Friday, October 14, 2011

Stefanie Powers still gets around like The Girl From U.N.C.L.E.

Stefanie Powers was never really a globe-trotting spy, she just played one on TV.

But if she ever decided to become a secret agent for real, she certainly has a lot of the right qualifications. The actress lives in three different countries, speaks seven languages fluently, is a cultural scholar, world traveler, expert horsewoman and talented singer and dancer — all of which add up to a promising resume for any aspiring undercover sleuth. She could blend in almost anywhere.

And some of those attributes were actually incorporated into storylines for “The Girl From U.N.C.L.E.,” the 1966-67 television series in which she played intelligence operative April Dancer, the sexy and resourceful nemesis of THRUSH, an international organization of criminals bent on world domination.

This spinoff of the popular '60s spy series “The Man From U.N.C.L.E.” is available in its entirety for the first time on two four-disc sets manufactured on demand by Warner Archive, wbshop.com.

Time to reminisce

Powers — perhaps best known for her role opposite Robert Wagner on TV's popular “Hart to Hart” (1979-84) — had not yet had a chance to revisit the “U.N.C.L.E.” episodes when she talked to The Oklahoman.

“I live in Africa as well, East Africa, and I've just returned from there, and I'm looking forward to seeing and reminiscing about these shows,” she said in a recent phone interview from her California home.

Powers' Dancer masqueraded as a high-fashion model while co-star Noel Harrison — son of Rex — posed as her Carnaby Street styling partner Mark Slate in a show that was more of a campy spoof of the then-popular spy genre than its parent program, which starred Robert Vaughn as Napoleon Solo and David McCallum as Illya Kuryakin.

“We were almost polar opposites,” Powers recalled of the two series. “We were sending up all this espionage in a humorous way, hopefully, or a satirical way. And of course they were very serious about it, and NBC was concerned about that. I remember the remark was that they thought that it looked as if we were having too much fun. We were.”

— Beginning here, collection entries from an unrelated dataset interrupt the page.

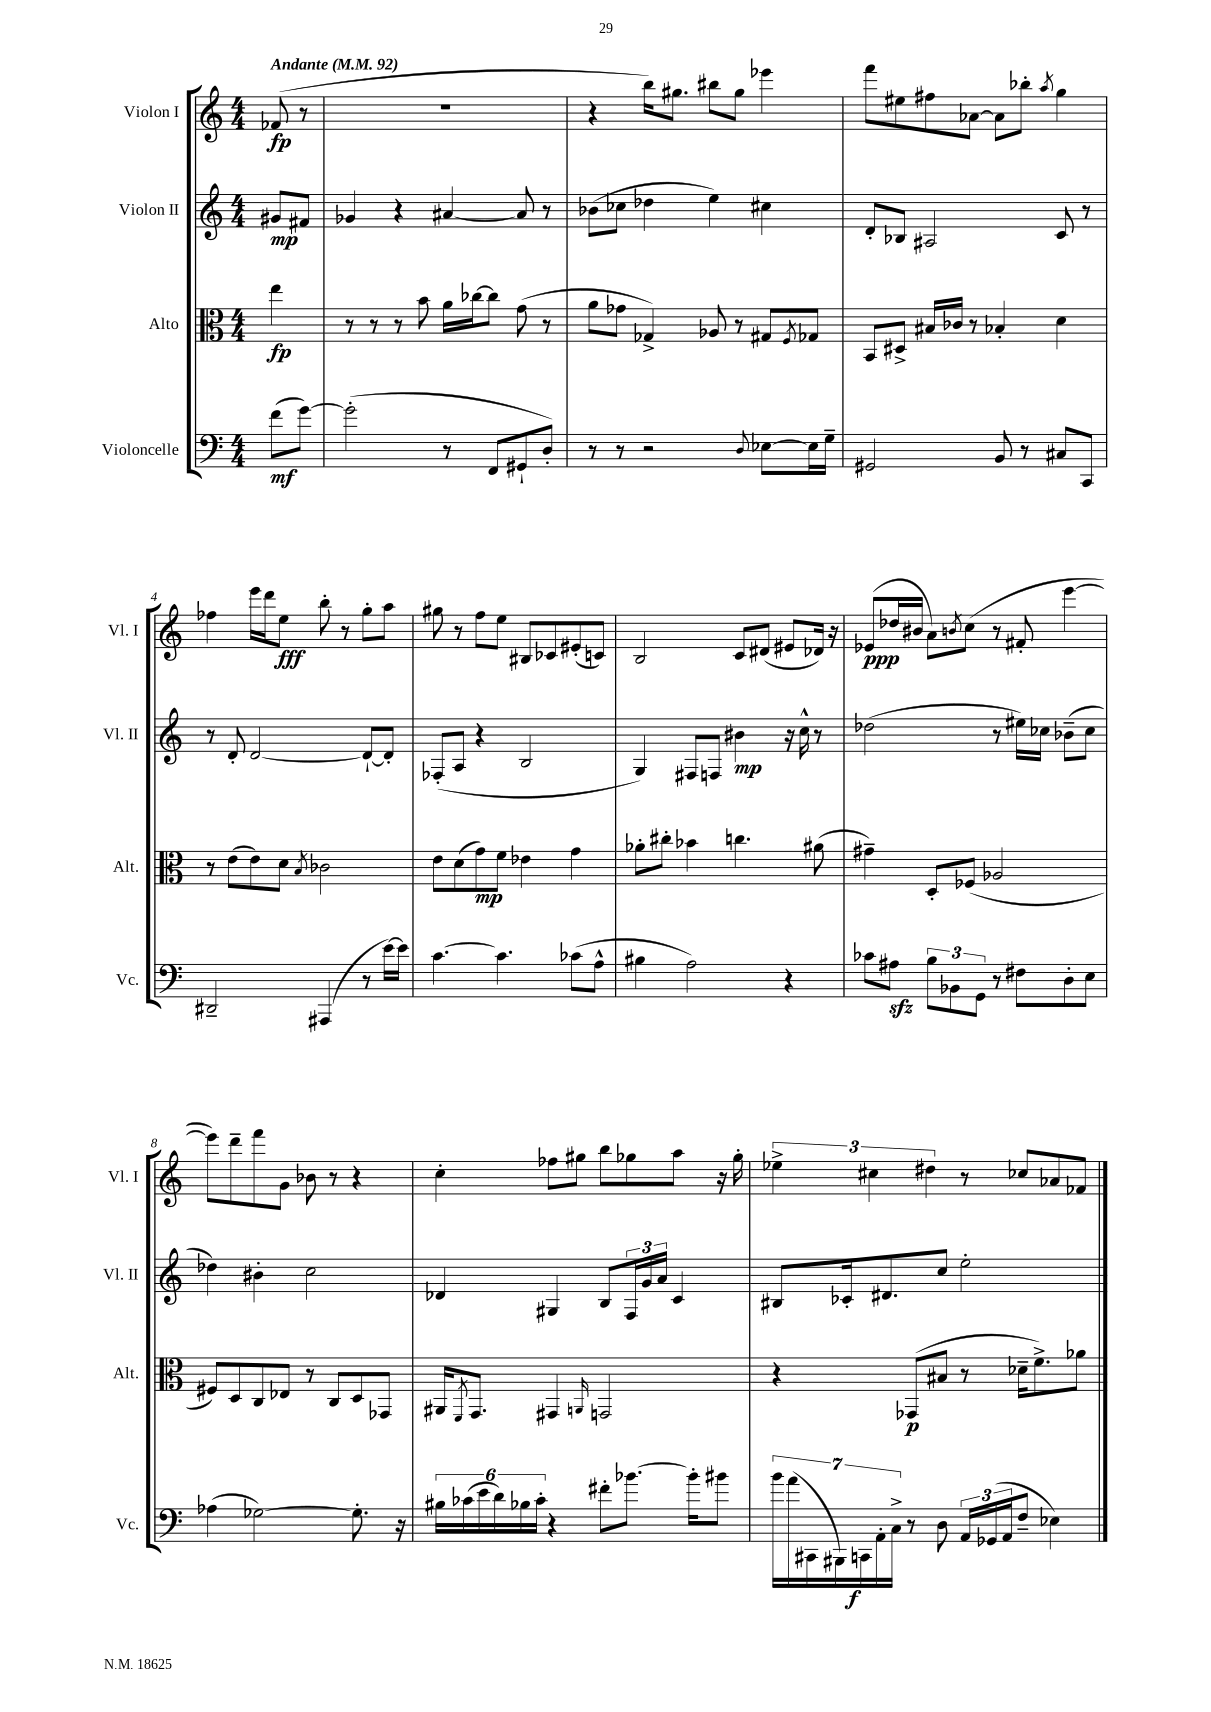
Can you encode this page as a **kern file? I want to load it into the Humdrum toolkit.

**kern	**kern	**kern	**kern
*staff4	*staff3	*staff2	*staff1
*clefF4	*clefC3	*clefG2	*clefG2
*k[]	*k[]	*k[]	*k[]
*M4/4	*M4/4	*M4/4	*M4/4
*MM92	*MM92	*MM92	*MM92
(8f	4ee	8g#	(8f-
[8g)	.	8f#	8r
=	=	=	=
(2g']	8r	4g-	1r
.	8r	.	.
.	8r	4r	.
.	8b	.	.
8r	16a	[4a#	.
.	[16cc-	.	.
8FF	8cc-]	.	.
8GG#`	(8g	8a#]	.
8D')	8r	8r	.
=	=	=	=
8r	8a	(8b-	4r
8r	8g-	8cc-	.
2r	4G-^)	4dd-	16bb)
.	.	.	8.gg#
.	8A-	4ee)	8bb#
.	8r	.	8gg#
8qqD	.	.	.
[8E-	8G#	4cc#	4eee-
.	8qF	.	.
16E-]	8G-	.	.
16G~	.	.	.
=	=	=	=
2GG#	8BB	8d'	8fff
.	8D#^	8B-	8ee#
.	16B#	2A#	8ff#
.	16c-	.	.
.	8r	.	[8a-
8BB	4B-'	.	8a-]
8r	.	.	8bb-'
.	.	.	8qaa
8C#	4d	8c	4gg
8CC	.	8r	.
=	=	=	=
2DD#~	8r	8r	4ff-
.	(8e	8d'	.
.	8e)	[2d	16eee
.	.	.	16ddd
.	8d	.	8ee
.	8qB	.	.
(4AAA#	2c-	.	8bb'
.	.	.	8r
8r	.	8d`_	8gg'
[16e)	.	8d']	8aa
16e]	.	.	.
=	=	=	=
[4.c	8e	(8F-'	8gg#
.	(8d	8A	8r
.	8g)	4r	8ff
4.c]	8f	.	8ee
.	4e-	2B	8B#
.	.	.	8c-
(8c-	4g	.	(8e#'
8A^^	.	.	8c)
=	=	=	=
4B#	8a-'	4G)	2B
.	8cc#'	.	.
2A)	4b-	8F#	.
.	.	8F	.
.	4.cc	4b#	8c
.	.	.	(8d#
4r	.	16r	8e#
.	.	16cc^^	.
.	(8a#	8r	16d-)
.	.	.	16r
=	=	=	=
8c-	4g#~)	(2dd-	(8e-
8A#	.	.	16dd-
.	.	.	16b#
12B	8D'	.	8a)
12BB-	.	.	.
.	.	.	8qb
.	(8F-	.	(8cc
12GG	.	.	.
8r	2A-	8r	8r
8F#	.	16ee#)	8f#'
.	.	16cc-	.
8D'	.	(8b-~	[4eee
8E	.	8cc-	.
=	=	=	=
(4A-	8F#)	4dd-)	8eee])
.	8D	.	8ddd~
[2G-)	8C	4b#'	8fff
.	8E-	.	8g
.	8r	2cc	8b-
.	8C	.	8r
8.G-']	8D	.	4r
.	8GG-	.	.
16r	.	.	.
=	=	=	=
24B#	16AA#	4d-	4cc'
(24c-	.	.	.
.	8qFF	.	.
.	8.GG	.	.
24e	.	.	.
24d)	.	.	.
24B-	.	.	.
24c-'	.	.	.
4r	4GG#	4G#	8ff-
.	.	.	8gg#
.	16qqAA	.	.
8f#'	2GG	8B	8bb
[8.b-	.	24F	8gg-
.	.	24g	.
.	.	24a	.
.	.	4c	8aa
16b-']	.	.	.
8b#	.	.	16r
.	.	.	16gg-'
=	=	=	=
28b	4r	8B#	6ee-^
(28a	.	.	.
28CC#	.	.	.
28BBB#)	.	.	.
.	.	16c-'	.
28CC	.	.	.
.	.	.	6cc#
28AA'	.	.	.
.	.	8.d#	.
28C^	.	.	.
8r	(8GG-	.	.
.	.	.	6dd#
8D	8B#	8cc	.
24AA	8r	2ee'	8r
(24GG-	.	.	.
24AA	.	.	.
8F~	16d-~	.	8cc-
.	8.f^)	.	.
4E-)	.	.	8a-
.	8a-	.	8f-
==	==	==	==
*-	*-	*-	*-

Her most vivid memories of doing the series were of the people she got to work with on “The Girl From U.N.C.L.E.”

“Certainly I remember being shot out of a giant toaster; I do remember that one,” Powers said. “Stan Freberg, as a matter of fact, was the other piece of toast. And I remember working with Peggy Lee. Can you imagine? Peggy Lee, who was the pistol-packin' mama in a bizarre storyline where we wound up in a Western town fully equipped with cowboys and Indians, and she ran the saloon. I mean, what a privilege it was to work with those people.”

Despite the differences in tone between the “Man” and the “Girl” series, there were several crossover episodes.

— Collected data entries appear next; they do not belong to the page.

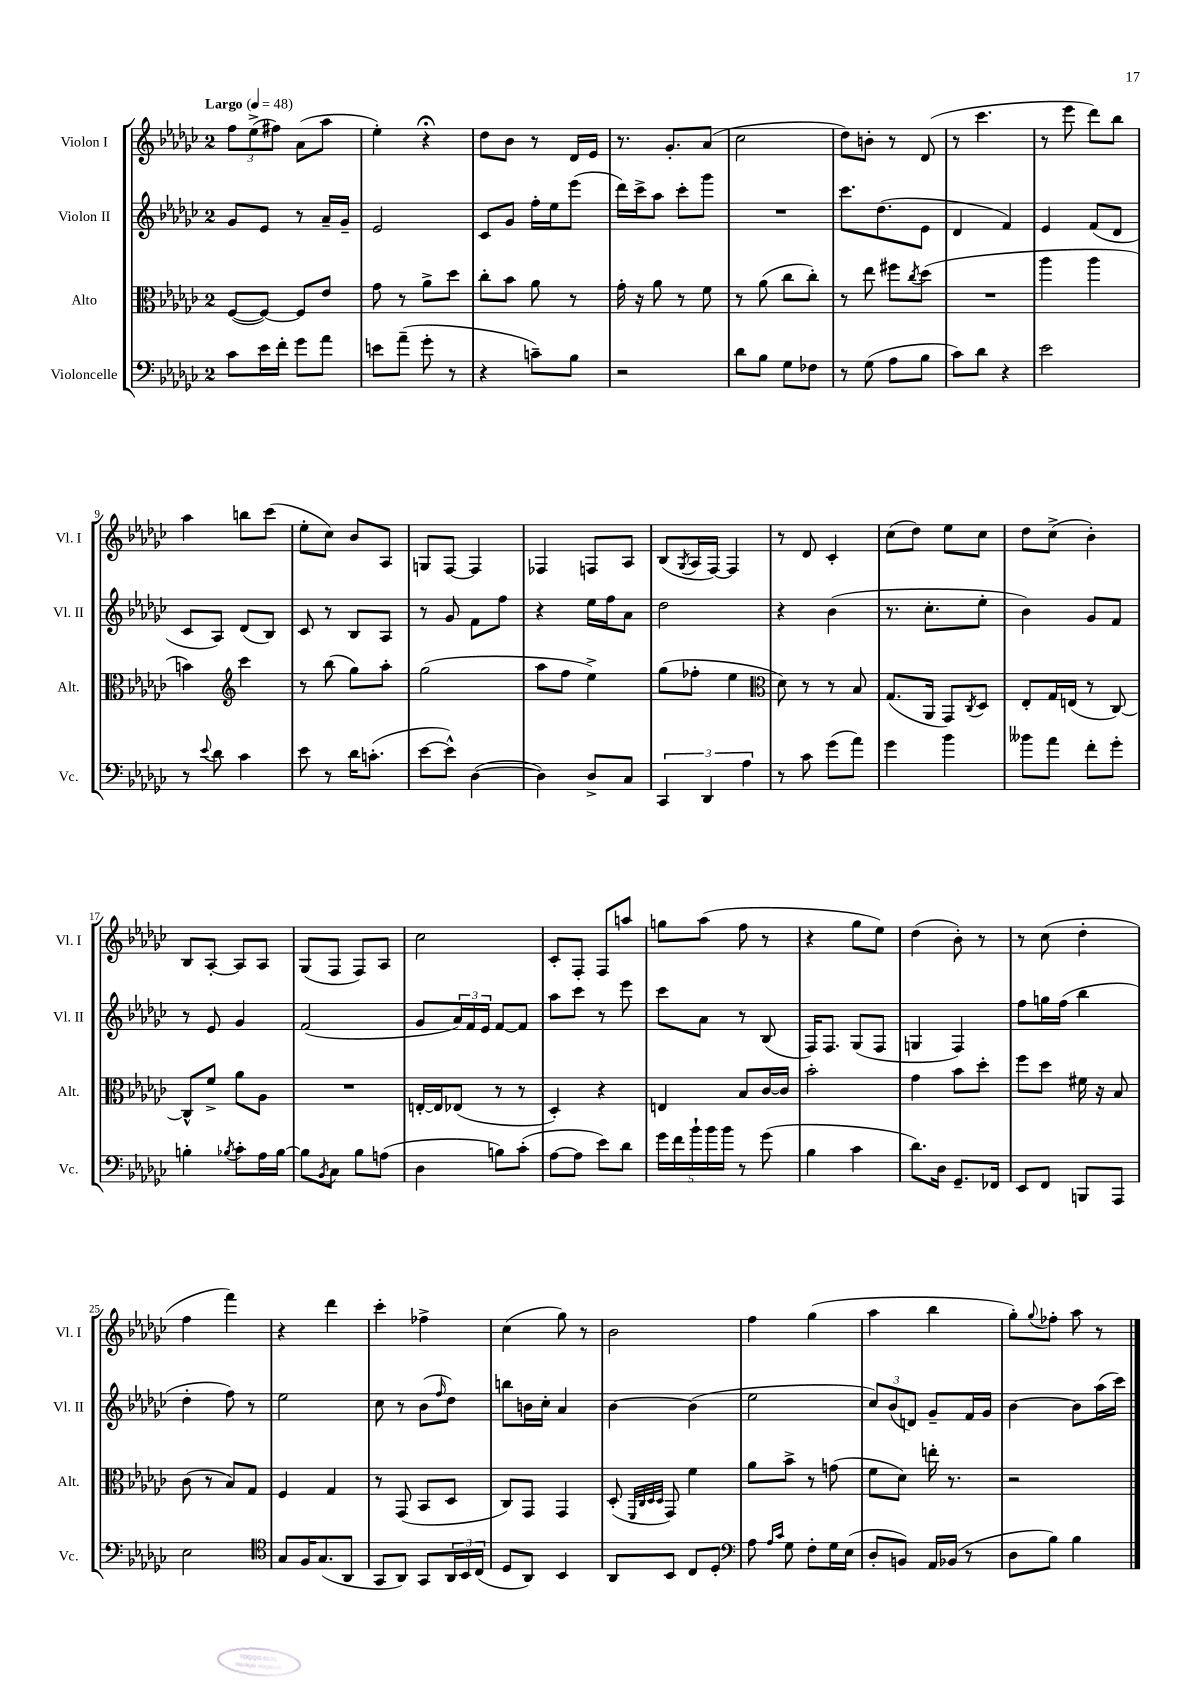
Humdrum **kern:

**kern	**kern	**kern	**kern
*part4	*part3	*part2	*part1
*staff4	*staff3	*staff2	*staff1
*I"Violoncelle	*I"Alto	*I"Violon II	*I"Violon I
*I'Vc.	*I'Alt.	*I'Vl. II	*I'Vl. I
*clefF4	*clefC3	*clefG2	*clefG2
*k[b-e-a-d-g-c-]	*k[b-e-a-d-g-c-]	*k[b-e-a-d-g-c-]	*k[b-e-a-d-g-c-]
*M2/4	*M2/4	*M2/4	*M2/4
*MM48	*MM48	*MM48	*MM48
=1	=1	=1	=1
!	!	!	!LO:TX:a:B:t=Largo
8c-\L	([8F/L	8g-/L	12ff\L
.	.	.	(12ee-^\
16e-\L	8F/J_)	8e-/J	.
.	.	.	12ff#X\J)
16f'\JJ	.	.	.
8g-\L	8F/L]	8r	(8a-\L
8a-\J	8e-/J	16a-~/LL	8aa-\J
.	.	16g-~/JJ	.
=2	=2	=2	=2
8en\L	8g-\	2e-/	4ee-'\)
(8a-~\J	8r	.	.
8g-'\	8a-^\L	.	4r;<
8r	8dd-\J	.	.
=3	=3	=3	=3
4r	8cc-'\L	8c-/L	8dd-\L
.	8b-\J	8g-/J	8b-\J
8cn~\L)	8a-\	16ff'\LL	8r
.	.	16ee-\J	.
8B-\J	8r	(8eee-\J	16d-/LL
.	.	.	16e-/JJ
=4	=4	=4	=4
2r	16g-'\	16ddd-\LL)	8.r
.	16r	16ccc-^\J	.
.	8a-\	8aa-\J	.
.	.	.	8.g-'/L
.	8r	8ccc-'\L	.
.	8f\	8ggg-\J	(8a-/J
=5	=5	=5	=5
8d-\L	8r	2r	2cc-\
8B-\J	(8a-\	.	.
8G-\L	8cc-\L	.	.
8F-X\J	8cc-'\J)	.	.
=6	=6	=6	=6
8r	8r	8.ccc-\L	8dd-\L)
(8G-\	8ee-\	.	8bn'\J
.	.	(8.dd-\	.
8A-\L	8ff#X\L	.	8r
.	8qcc-/	.	.
8B-\J	(8dd-\J	8e-\J	(8d-/
=7	=7	=7	=7
8c-\L)	2r	4d-/	8r
8d-\J	.	.	4.ccc-\
4r	.	4f/)	.
=8	=8	=8	=8
2e-\	4aa-\	4e-/	8r
.	.	.	8eee-\
.	4aa-\	(8f/L	8ddd-\L)
.	.	8d-/J	8bb-\J
!!LO:LB:g=z
=9	=9	=9	=9
8r	4bn\)	8c-/L	4aa-\
8qqe-/	.	.	.
8d-\	.	8A-/J)	.
*	*clefG2	*	*
4c-\	4ccc-\	(8d-/L	8bbn\L
.	.	8B-/J)	(8ccc-\J
=10	=10	=10	=10
8e-\	8r	8c-/	8ee-'\L
8r	(8bb-\	8r	8cc-\J)
16d-\KL	8gg-\L)	8B-/L	8b-/L
(8.cn'\J	.	.	.
.	8aa-'\J	8A-/J	8A-/J
=11	=11	=11	=11
[8e-\L	(2gg-\	8r	8Gn/L
8e-^^\J])	.	8g-/	[8F/J
([4D-\	.	8f\L	4F/]
.	.	8ff\J	.
=12	=12	=12	=12
4D-\])	8aa-\L	4r	4F-X/
.	8ff\J	.	.
8D-^/L	4ee-^\)	16ee-\LL	8Fn/L
.	.	16ff\J	.
8C-/J	.	8a-\J	8A-/J
=13	=13	=13	=13
6CC-/	(8gg-\L	2dd-\	(8B-/L
.	.	.	8qG-/
.	8ff-X'\J	.	16A-/L
6DD-/	.	.	.
.	.	.	[16F/JJ)
.	4ee-\	.	4F/]
6A-\	.	.	.
=14	=14	=14	=14
*	*clefC3	*	*
8r	8d-\)	4r	8r
8c-\	8r	.	8d-/
(8g-\L	8r	(4b-\	4c-'/
8a-\J)	8B-/	.	.
=15	=15	=15	=15
4g-\	(8.G-/L	8.r	(8cc-\L
.	.	.	8dd-\J)
.	16AA-/Jk	8.cc-'\L	.
4b-\	8GG-/L)	.	8ee-\L
.	8qC-/	.	.
.	8D-/J	8ee-'\J	8cc-\J
=16	=16	=16	=16
8b--X\L	8E-'/L	4b-\)	8dd-\L
8a-\J	16G-/L	.	(8cc-^\J
.	(16En/JJ	.	.
8f'\L	8r	8g-/L	4b-'\)
8g-'\J	[8C-/)	8f/J	.
!!LO:LB:g=z
=17	=17	=17	=17
4Bn'\	8C-^^/L]	8r	8B-/L
.	8f^/J	8e-/	[8A-'/J
8qB-X/	.	.	.
8c-'\L	8a-\L	4g-/	8A-/L]
16A-\L	8A-\J	.	8A-/J
[16B-\JJ	.	.	.
=18	=18	=18	=18
8B-\L]	2r	(2f/	(8G-/L
8qBB-/	.	.	.
8C-\J	.	.	8F/J
8B-\L	.	.	8F/L)
(8An\J	.	.	8A-/J
=19	=19	=19	=19
4D-\	[16En'/LL	8g-/L	2cc-\
.	16E/J]	.	.
.	(8E-X/J	24a-/L)	.
.	.	24f/	.
.	.	24e-/JJ	.
8Bn\L)	8r	[8f/L	.
(8c-'\J	8r	8f/J]	.
=20	=20	=20	=20
[8A-\L	4D-'/)	8aa-\L	8c-'/L
8A-\J]	.	8ccc-\J	8F'/J
8e-\L)	4r	8r	8F/L
8d-\J	.	8eee-\	8aan/J
=21	=21	=21	=21
20g-\LL	4En/	8ccc-\L	8ggn\L
20f\	.	.	.
20b-`\	.	.	.
.	.	8a-\J	(8aa-\J
20b-\	.	.	.
20b-\JJ	.	.	.
8r	8B-/L	8r	8ff\
(8g-\	[16c-/L	(8B-/	8r
.	16c-/JJ]	.	.
=22	=22	=22	=22
4B-\	2b-'\	16F/KL)	4r
.	.	8.F/J	.
4c-\	.	(8G-/L	8gg-\L
.	.	8F/J	8ee-\J)
=23	=23	=23	=23
8.d-\L)	4g-\	4Gn/	(4dd-\
16D-\Jk	.	.	.
8.GG-~/L	8b-\L	4F/)	8b-'\)
.	8dd-'\J	.	8r
16FF-X/Jk	.	.	.
=24	=24	=24	=24
8EE-/L	8ff\L	8ff\L	8r
8FF/J	8dd-\J	16ggn\L	(8cc-\
.	.	(16ff\JJ	.
8BBBn/L	16f#X\	4bb-\	4dd-'\
.	16r	.	.
8AAA-/J	8B-/	.	.
!!LO:LB:g=z
=25	=25	=25	=25
2E-\	(8c-\	4dd-'\	4ff\
.	8r	.	.
.	8B-/L)	8ff\)	4fff\)
.	8G-/J	8r	.
=26	=26	=26	=26
*clefC4	*	*	*
8G-/L	4F/	2ee-\	4r
16F/K	.	.	.
(8.G-/	.	.	.
.	4G-/	.	4ddd-\
8AA-/J	.	.	.
=27	=27	=27	=27
8GG-/L	8r	8cc-\	4ccc-'\
8AA-/J)	(8GG-/	8r	.
8GG-/L	8BB-/L	(8b-\L	4ff-X^\
.	.	16qqff/	.
24AA-/L	8D-/J	8dd-\J)	.
24BB-/	.	.	.
(24C-/JJ	.	.	.
=28	=28	=28	=28
8D-/L	8C-/L)	8bbn\L	(4cc-\
8AA-/J)	8GG-/J	16bn\L	.
.	.	16cc-'\JJ	.
4BB-/	4GG-/	4a-/	8gg-\)
.	.	.	8r
=29	=29	=29	=29
8AA-/L	(8D-'/	[4b-\	2b-\
.	32qqFF/LLL	.	.
.	32qqC-/	.	.
.	32qqD-/	.	.
.	32qqD-/JJJ	.	.
8BB-/J	8GG-/)	.	.
8C-/L	4f\	(4b-\]	.
8D-'/J	.	.	.
=30	=30	=30	=30
*clefF4	*	*	*
8A-\	8a-\L	2ee-\	4ff\
16qqA-/LL	.	.	.
16qqc-/JJ	.	.	.
8G-\	8b-^\J	.	.
8F'\L	8r	.	(4gg-\
16G-\L	(8gn\	.	.
(16E-\JJ	.	.	.
=31	=31	=31	=31
8D-'/L	8f\L	12cc-/L)	4aa-\
.	.	(12b-/	.
8BBn/J)	8d-\J)	.	.
.	.	12dn/J)	.
16AA-/LL	16een'\	8g-~/L	4bb-\
(16BB-X/JJ	8.r	.	.
8r	.	16f/L	.
.	.	16g-/JJ	.
=32	=32	=32	=32
8D-\L	2r	[4b-\	8gg-'\L)
.	.	.	8qqgg-/
8B-\J)	.	.	8ff-X'\J
4B-\	.	8b-\L]	8aa-\
.	.	(16aa-\L	8r
.	.	16ccc-\JJ)	.
==	==	==	==
*-	*-	*-	*-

“Noel went to play on ‘The Man From U.N.C.L.E.' with David McCallum for ‘The Mother Muffin Affair,' starring Boris Karloff in drag,” Powers remembered.

Meanwhile, Vaughn guest-starred once on Powers' show. “Yes. Wearing tights,” she recalled.

Many talents, causes

Powers' linguistic skills (she speaks Polish, being of Polish descent, French, Italian, Spanish, Swahili and “smatterings” of Mandarin and Cantonese), dance training and an early interest in bullfighting were written into episodes of the series. She also learned how to fence for a five-minute fight sequence with sabers.

But she doesn't like to talk about the bullfighting period of her youth, since a relationship with the late actor William Holden taught her the importance of animal rights and conservation. To this day, she still serves as president of the William Holden Wildlife Foundation, a public charity dedicated to the preservation of wild animals, which she helped to found in honor of Holden.

“An ongoing pursuit,” Powers said. “One that has its moments of tragedy, which we're now all experiencing with the advent of the Chinese market demanding rhinoceros horn and ivory. And I don't think enough can be said in the press to encourage people to write letters, complain to their congressmen, to make their complaints known about the increase in poaching of these World Heritage animals, solely and utterly to fulfill the desires of the Chinese market.”

Aside from her philanthropic endeavors, Powers remains active on the stage and is mounting a production of the musical adaptation of “Sunset Boulevard,” in which she plays the role of eccentric ex-silent screen star Norma Desmond. It's a role Gloria Swanson immortalized in the 1950 film version, opposite Holden as down-on-his-luck screenwriter Joe Gillis.

“So my Bill Holden is a wonderful actor called Todd Gearhart,” Powers said. “... There's no one else who could do this (Norma Desmond) role that has that connection (with Holden). So it's really quite a remarkable marriage of circumstance and events.”